| What this task involves |
Your output should consist of the lines from the first line of the records below through the one with "28: (229, 282, 0.60)", exactly, minus the pictures.

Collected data
*** Begin section ***

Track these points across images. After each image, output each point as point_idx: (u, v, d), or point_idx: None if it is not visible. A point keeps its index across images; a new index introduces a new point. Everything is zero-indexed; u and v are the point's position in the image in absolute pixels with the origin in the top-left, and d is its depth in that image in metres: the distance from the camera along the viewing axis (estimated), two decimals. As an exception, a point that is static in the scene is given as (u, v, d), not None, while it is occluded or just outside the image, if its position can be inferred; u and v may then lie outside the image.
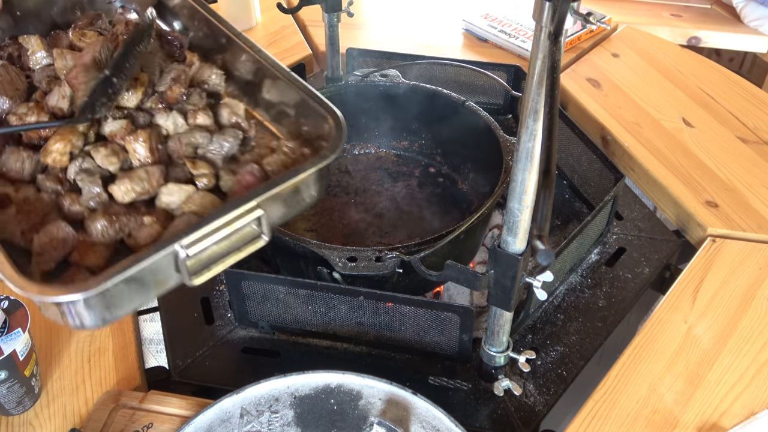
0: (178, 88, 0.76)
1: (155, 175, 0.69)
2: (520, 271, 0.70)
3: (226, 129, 0.76)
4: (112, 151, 0.71)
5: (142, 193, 0.68)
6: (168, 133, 0.75)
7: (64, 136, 0.71)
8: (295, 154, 0.72)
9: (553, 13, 0.54)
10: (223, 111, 0.77)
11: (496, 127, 0.99)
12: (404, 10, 1.61)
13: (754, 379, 0.80)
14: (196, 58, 0.83)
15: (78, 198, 0.68)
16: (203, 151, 0.74)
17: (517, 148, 0.64)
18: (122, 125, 0.73)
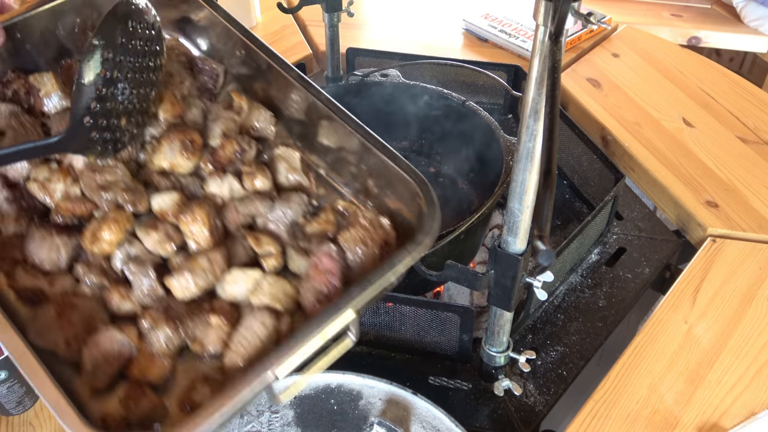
0: (231, 145, 0.67)
1: (218, 262, 0.60)
2: (520, 271, 0.70)
3: (288, 194, 0.66)
4: (166, 235, 0.61)
5: (205, 288, 0.60)
6: (223, 201, 0.65)
7: (115, 221, 0.61)
8: (373, 228, 0.63)
9: (554, 13, 0.54)
10: (280, 165, 0.68)
11: (496, 127, 0.99)
12: (404, 10, 1.61)
13: (754, 379, 0.80)
14: (244, 101, 0.72)
15: (128, 292, 0.60)
16: (263, 221, 0.65)
17: (517, 148, 0.64)
18: (174, 200, 0.63)
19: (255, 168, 0.67)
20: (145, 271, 0.59)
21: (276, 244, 0.63)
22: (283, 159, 0.68)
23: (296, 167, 0.68)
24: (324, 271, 0.59)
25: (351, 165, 0.68)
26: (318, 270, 0.60)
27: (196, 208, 0.61)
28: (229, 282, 0.60)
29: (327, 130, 0.69)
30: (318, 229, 0.64)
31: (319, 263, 0.60)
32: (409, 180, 0.62)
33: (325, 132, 0.69)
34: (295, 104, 0.71)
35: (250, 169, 0.66)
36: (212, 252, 0.60)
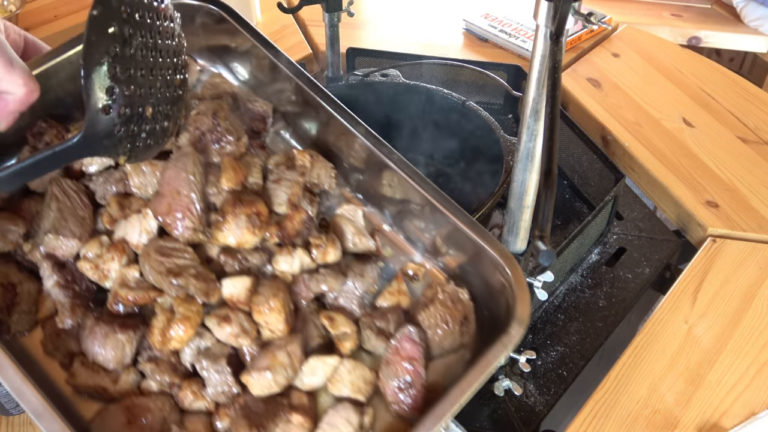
0: (299, 214, 0.62)
1: (297, 354, 0.56)
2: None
3: (359, 265, 0.62)
4: (241, 328, 0.57)
5: (285, 384, 0.56)
6: (294, 279, 0.61)
7: (187, 318, 0.56)
8: (453, 302, 0.59)
9: (554, 13, 0.54)
10: (346, 228, 0.64)
11: (496, 127, 0.99)
12: (404, 10, 1.61)
13: (754, 379, 0.80)
14: (307, 158, 0.67)
15: (201, 390, 0.56)
16: (335, 295, 0.62)
17: (517, 148, 0.64)
18: (246, 286, 0.58)
19: (325, 240, 0.62)
20: (220, 366, 0.56)
21: (351, 323, 0.60)
22: (347, 220, 0.64)
23: (361, 228, 0.64)
24: (406, 357, 0.56)
25: (417, 219, 0.65)
26: (400, 356, 0.57)
27: (272, 297, 0.57)
28: (307, 373, 0.57)
29: (391, 180, 0.65)
30: (391, 301, 0.61)
31: (400, 349, 0.57)
32: (489, 251, 0.59)
33: (389, 182, 0.66)
34: (354, 152, 0.67)
35: (320, 241, 0.62)
36: (291, 344, 0.56)
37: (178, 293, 0.57)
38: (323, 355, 0.58)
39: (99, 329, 0.57)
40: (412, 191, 0.64)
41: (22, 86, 0.56)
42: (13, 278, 0.61)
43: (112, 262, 0.59)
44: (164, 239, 0.60)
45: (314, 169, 0.66)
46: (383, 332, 0.59)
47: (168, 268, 0.57)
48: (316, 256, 0.62)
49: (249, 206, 0.61)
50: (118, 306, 0.59)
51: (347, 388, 0.56)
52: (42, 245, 0.61)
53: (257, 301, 0.57)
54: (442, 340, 0.60)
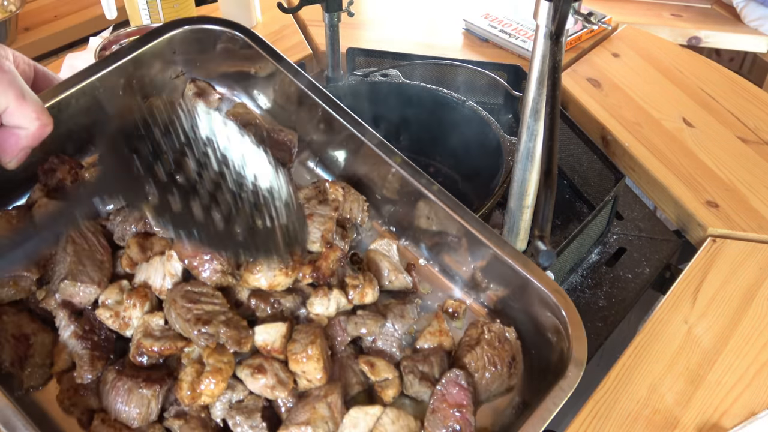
0: (334, 253, 0.58)
1: (337, 406, 0.53)
2: (520, 271, 0.70)
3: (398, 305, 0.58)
4: (277, 380, 0.52)
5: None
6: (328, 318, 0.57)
7: (218, 371, 0.51)
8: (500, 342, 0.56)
9: (554, 13, 0.54)
10: (382, 265, 0.60)
11: (496, 126, 0.99)
12: (404, 10, 1.61)
13: (754, 379, 0.80)
14: (340, 191, 0.63)
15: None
16: (372, 338, 0.58)
17: (518, 148, 0.64)
18: (281, 333, 0.54)
19: (363, 279, 0.58)
20: (255, 422, 0.52)
21: (392, 368, 0.56)
22: (382, 256, 0.61)
23: (397, 264, 0.61)
24: (454, 404, 0.53)
25: (455, 252, 0.61)
26: (447, 403, 0.53)
27: (310, 345, 0.53)
28: (349, 426, 0.52)
29: (428, 211, 0.62)
30: (433, 342, 0.57)
31: (447, 395, 0.53)
32: (536, 285, 0.56)
33: (426, 214, 0.62)
34: (388, 182, 0.63)
35: (357, 281, 0.58)
36: (331, 394, 0.52)
37: (207, 342, 0.52)
38: (364, 405, 0.54)
39: (121, 384, 0.52)
40: (451, 222, 0.60)
41: (35, 120, 0.53)
42: (26, 329, 0.57)
43: (134, 309, 0.55)
44: (191, 283, 0.56)
45: (346, 202, 0.63)
46: (427, 377, 0.55)
47: (196, 316, 0.53)
48: (353, 297, 0.58)
49: None
50: (141, 358, 0.54)
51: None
52: (58, 292, 0.57)
53: (293, 349, 0.53)
54: (490, 384, 0.56)
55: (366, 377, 0.56)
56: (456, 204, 0.61)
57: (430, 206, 0.61)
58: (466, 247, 0.61)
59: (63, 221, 0.51)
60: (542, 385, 0.54)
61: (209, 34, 0.69)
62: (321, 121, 0.66)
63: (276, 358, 0.54)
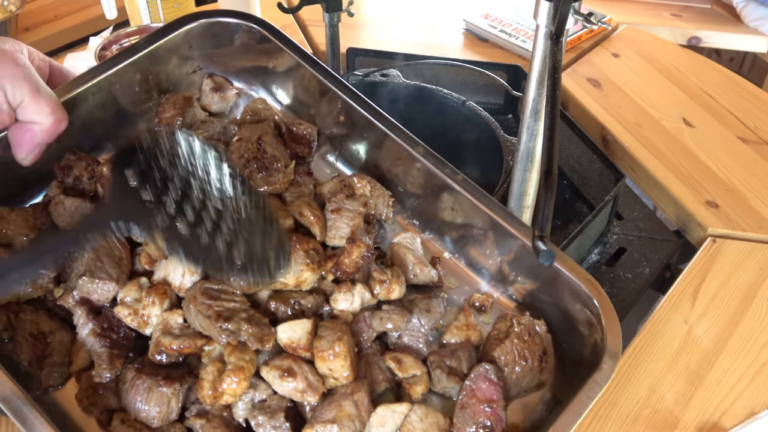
0: (359, 248, 0.56)
1: (364, 404, 0.51)
2: (520, 271, 0.70)
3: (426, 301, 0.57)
4: (308, 383, 0.51)
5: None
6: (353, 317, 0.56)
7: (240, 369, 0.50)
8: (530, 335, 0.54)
9: (554, 13, 0.54)
10: (406, 257, 0.58)
11: (496, 126, 0.99)
12: (404, 10, 1.60)
13: (754, 379, 0.80)
14: (367, 185, 0.61)
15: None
16: (397, 334, 0.56)
17: (518, 148, 0.64)
18: (306, 330, 0.53)
19: (390, 274, 0.57)
20: (278, 422, 0.50)
21: (419, 364, 0.54)
22: (406, 249, 0.59)
23: (421, 257, 0.59)
24: (484, 399, 0.51)
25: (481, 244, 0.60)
26: (477, 398, 0.51)
27: (337, 341, 0.51)
28: (376, 424, 0.51)
29: (452, 203, 0.60)
30: (460, 337, 0.56)
31: (476, 390, 0.51)
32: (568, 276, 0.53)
33: (450, 206, 0.60)
34: (411, 176, 0.62)
35: (384, 276, 0.57)
36: (357, 392, 0.51)
37: (228, 339, 0.51)
38: (392, 403, 0.52)
39: (141, 382, 0.51)
40: (476, 213, 0.58)
41: (50, 115, 0.52)
42: (43, 327, 0.56)
43: (153, 306, 0.54)
44: (210, 281, 0.55)
45: (372, 198, 0.61)
46: (455, 372, 0.53)
47: (217, 312, 0.51)
48: (380, 293, 0.56)
49: (306, 241, 0.56)
50: (160, 356, 0.53)
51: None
52: (75, 290, 0.56)
53: (320, 347, 0.51)
54: (521, 379, 0.55)
55: (393, 374, 0.55)
56: (482, 193, 0.59)
57: (455, 197, 0.60)
58: (492, 239, 0.59)
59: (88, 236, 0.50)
60: (575, 380, 0.53)
61: (226, 28, 0.68)
62: (340, 113, 0.65)
63: (303, 357, 0.52)
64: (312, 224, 0.59)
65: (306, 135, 0.66)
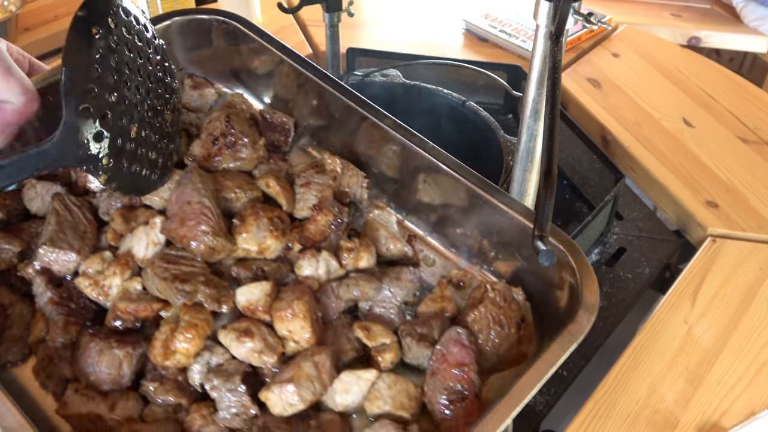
0: (324, 216, 0.55)
1: (326, 367, 0.49)
2: (520, 271, 0.70)
3: (395, 269, 0.56)
4: (265, 344, 0.49)
5: (313, 401, 0.48)
6: (320, 285, 0.54)
7: (193, 326, 0.49)
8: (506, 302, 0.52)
9: (554, 13, 0.54)
10: (379, 233, 0.57)
11: (496, 126, 0.99)
12: (404, 10, 1.61)
13: (754, 379, 0.80)
14: (338, 162, 0.61)
15: (211, 415, 0.48)
16: (368, 304, 0.54)
17: (517, 148, 0.64)
18: (265, 291, 0.51)
19: (359, 243, 0.55)
20: (233, 385, 0.48)
21: (390, 333, 0.52)
22: (380, 225, 0.57)
23: (395, 233, 0.58)
24: (455, 363, 0.48)
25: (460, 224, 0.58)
26: (447, 363, 0.49)
27: (296, 300, 0.49)
28: (340, 390, 0.49)
29: (429, 183, 0.59)
30: (434, 308, 0.54)
31: (447, 354, 0.49)
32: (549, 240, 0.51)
33: (427, 186, 0.59)
34: (388, 157, 0.61)
35: (352, 244, 0.55)
36: (318, 354, 0.49)
37: (184, 300, 0.50)
38: (358, 370, 0.50)
39: (94, 345, 0.50)
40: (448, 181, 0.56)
41: (21, 95, 0.52)
42: (3, 300, 0.55)
43: (114, 277, 0.53)
44: (170, 247, 0.54)
45: (345, 176, 0.61)
46: (426, 338, 0.51)
47: (173, 275, 0.51)
48: (347, 262, 0.55)
49: (271, 210, 0.56)
50: (116, 321, 0.52)
51: (388, 405, 0.47)
52: (36, 260, 0.55)
53: (278, 307, 0.50)
54: (498, 346, 0.52)
55: (361, 344, 0.53)
56: (454, 161, 0.58)
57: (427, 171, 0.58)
58: (468, 209, 0.57)
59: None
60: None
61: (202, 25, 0.68)
62: (316, 99, 0.65)
63: (262, 320, 0.51)
64: (278, 194, 0.59)
65: (281, 123, 0.66)
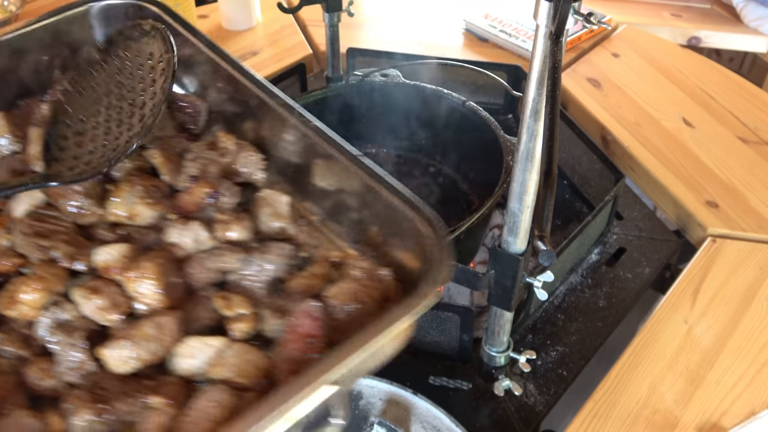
0: (200, 188, 0.56)
1: (169, 329, 0.48)
2: (520, 271, 0.70)
3: (269, 244, 0.55)
4: (112, 301, 0.49)
5: (150, 360, 0.48)
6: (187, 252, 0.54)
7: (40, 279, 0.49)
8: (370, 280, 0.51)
9: (554, 13, 0.53)
10: (262, 210, 0.57)
11: (496, 126, 0.99)
12: (404, 10, 1.61)
13: (754, 379, 0.80)
14: (231, 141, 0.61)
15: (50, 369, 0.48)
16: (237, 278, 0.54)
17: (517, 148, 0.64)
18: (121, 252, 0.51)
19: (231, 216, 0.55)
20: (73, 340, 0.47)
21: (249, 304, 0.51)
22: (266, 203, 0.57)
23: (282, 212, 0.57)
24: (303, 334, 0.47)
25: (352, 210, 0.58)
26: (296, 333, 0.47)
27: (145, 261, 0.49)
28: (185, 354, 0.48)
29: (323, 169, 0.58)
30: (304, 284, 0.53)
31: (298, 326, 0.48)
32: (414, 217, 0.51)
33: (322, 172, 0.58)
34: (288, 143, 0.60)
35: (226, 217, 0.55)
36: (162, 316, 0.48)
37: (40, 255, 0.50)
38: (207, 337, 0.49)
39: None
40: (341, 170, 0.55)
41: None
42: None
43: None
44: (43, 207, 0.55)
45: (240, 155, 0.60)
46: (282, 310, 0.51)
47: (36, 231, 0.51)
48: (218, 233, 0.54)
49: (149, 179, 0.56)
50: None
51: (231, 372, 0.46)
52: None
53: (131, 267, 0.50)
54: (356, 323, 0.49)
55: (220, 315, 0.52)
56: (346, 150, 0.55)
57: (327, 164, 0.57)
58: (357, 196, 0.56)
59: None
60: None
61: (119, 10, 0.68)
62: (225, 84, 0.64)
63: (116, 281, 0.50)
64: (161, 165, 0.58)
65: (192, 105, 0.65)
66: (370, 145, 1.17)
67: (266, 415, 0.38)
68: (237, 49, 1.41)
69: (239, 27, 1.48)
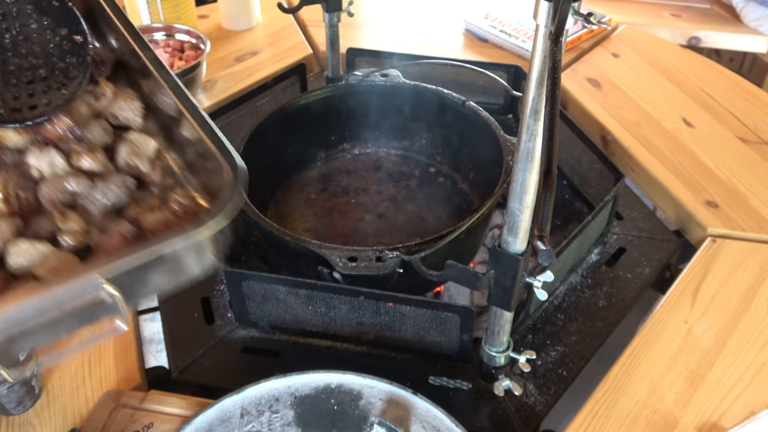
0: (61, 122, 0.62)
1: (2, 231, 0.56)
2: (520, 271, 0.70)
3: (112, 175, 0.63)
4: None
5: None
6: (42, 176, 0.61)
7: None
8: (186, 211, 0.59)
9: (554, 13, 0.53)
10: (122, 149, 0.64)
11: (496, 126, 0.99)
12: (404, 10, 1.61)
13: (754, 379, 0.80)
14: (110, 88, 0.67)
15: None
16: (84, 201, 0.60)
17: (517, 148, 0.64)
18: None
19: (84, 147, 0.62)
20: None
21: (82, 221, 0.58)
22: (129, 144, 0.64)
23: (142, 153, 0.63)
24: (110, 247, 0.55)
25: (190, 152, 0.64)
26: (103, 247, 0.54)
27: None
28: (14, 253, 0.55)
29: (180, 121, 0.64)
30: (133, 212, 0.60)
31: (107, 241, 0.55)
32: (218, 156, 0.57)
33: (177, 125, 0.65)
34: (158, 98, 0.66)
35: (80, 147, 0.62)
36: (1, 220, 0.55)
37: None
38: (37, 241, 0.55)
39: None
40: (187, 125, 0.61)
41: None
42: None
43: None
44: None
45: (117, 102, 0.65)
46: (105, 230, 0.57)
47: None
48: (73, 161, 0.61)
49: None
50: None
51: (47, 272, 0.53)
52: None
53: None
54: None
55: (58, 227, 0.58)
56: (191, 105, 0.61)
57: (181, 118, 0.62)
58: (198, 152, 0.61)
59: None
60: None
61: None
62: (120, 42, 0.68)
63: None
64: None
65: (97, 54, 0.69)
66: (371, 145, 1.17)
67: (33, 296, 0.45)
68: (237, 49, 1.41)
69: (239, 27, 1.48)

*** End section ***

| Result below |
Track these points across images. After each image, output each point as point_idx: (u, v, d), or point_idx: None if it is not visible. A point keeps its index across images; a new index introduces a new point. Everything is zero-indexed; u and v are the point's position in the image in absolute pixels with the origin in the top-left, and d is its depth in that image in metres: the distance from the camera along the viewing axis (estimated), two decimals. As an exception, a point that is static in the scene is given as (u, v, d), not None, while it is occluded or just outside the image, if its position can be inferred; u and v may then lie outside the image.
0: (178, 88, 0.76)
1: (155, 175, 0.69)
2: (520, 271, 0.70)
3: (226, 129, 0.76)
4: (112, 151, 0.71)
5: (142, 193, 0.68)
6: (168, 133, 0.75)
7: (64, 136, 0.71)
8: (295, 154, 0.72)
9: (553, 13, 0.54)
10: (223, 111, 0.77)
11: (496, 127, 0.99)
12: (404, 10, 1.61)
13: (754, 379, 0.80)
14: (196, 58, 0.83)
15: (78, 198, 0.68)
16: (203, 151, 0.74)
17: (517, 148, 0.64)
18: (122, 125, 0.73)
0: (231, 145, 0.67)
1: (218, 262, 0.60)
2: (520, 271, 0.70)
3: (288, 194, 0.66)
4: (166, 235, 0.61)
5: (205, 288, 0.60)
6: (223, 201, 0.65)
7: (115, 221, 0.61)
8: (373, 228, 0.63)
9: (554, 13, 0.54)
10: (280, 165, 0.68)
11: (496, 127, 0.99)
12: (404, 10, 1.61)
13: (754, 379, 0.80)
14: (244, 101, 0.72)
15: (128, 292, 0.60)
16: (263, 221, 0.65)
17: (517, 148, 0.64)
18: (174, 200, 0.63)
19: (255, 168, 0.67)
20: (145, 271, 0.59)
21: (276, 244, 0.63)
22: (283, 159, 0.68)
23: (296, 167, 0.68)
24: (324, 271, 0.59)
25: (351, 165, 0.68)
26: (318, 270, 0.60)
27: (196, 208, 0.61)
28: (229, 282, 0.60)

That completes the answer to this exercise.